Please return every line below that contains the string "knee".

─── Data supplied

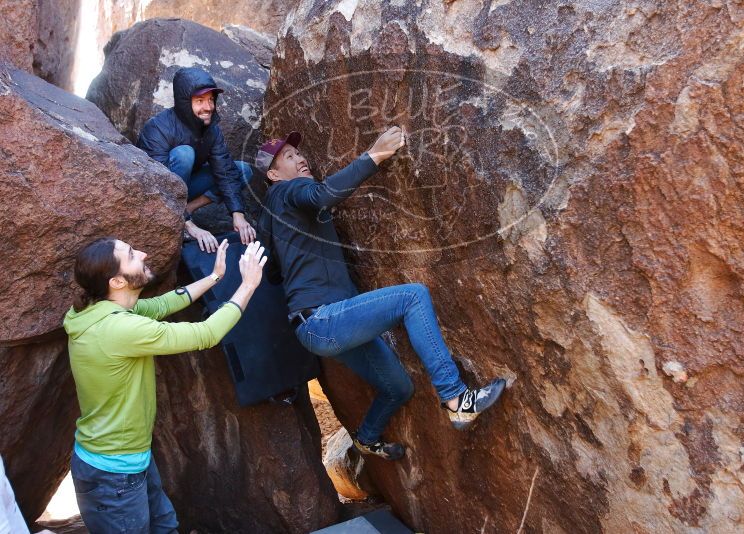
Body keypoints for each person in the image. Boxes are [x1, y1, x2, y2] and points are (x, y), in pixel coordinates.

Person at [255, 127, 506, 461]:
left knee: (398, 388)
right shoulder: (287, 192)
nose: (300, 158)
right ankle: (457, 399)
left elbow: (271, 270)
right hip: (323, 319)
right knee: (412, 297)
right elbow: (321, 194)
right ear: (274, 174)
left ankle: (367, 437)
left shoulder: (274, 214)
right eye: (289, 156)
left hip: (322, 325)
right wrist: (374, 155)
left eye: (299, 153)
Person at [63, 236, 266, 532]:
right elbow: (206, 334)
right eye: (132, 255)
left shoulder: (97, 310)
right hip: (113, 474)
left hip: (129, 460)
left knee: (165, 525)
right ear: (117, 282)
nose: (144, 252)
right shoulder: (118, 329)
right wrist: (247, 284)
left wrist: (215, 276)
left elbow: (160, 305)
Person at [138, 67, 257, 253]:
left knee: (242, 170)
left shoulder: (211, 129)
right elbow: (155, 185)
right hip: (163, 192)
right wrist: (189, 226)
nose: (208, 107)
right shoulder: (158, 128)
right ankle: (183, 219)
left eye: (211, 100)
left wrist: (238, 214)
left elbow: (225, 170)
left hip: (190, 187)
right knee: (184, 154)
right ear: (185, 103)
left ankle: (188, 209)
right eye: (200, 101)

──────

▶ [Your response]:
left knee: (398, 388)
right knee: (412, 297)
left knee: (165, 525)
left knee: (242, 170)
right knee: (184, 154)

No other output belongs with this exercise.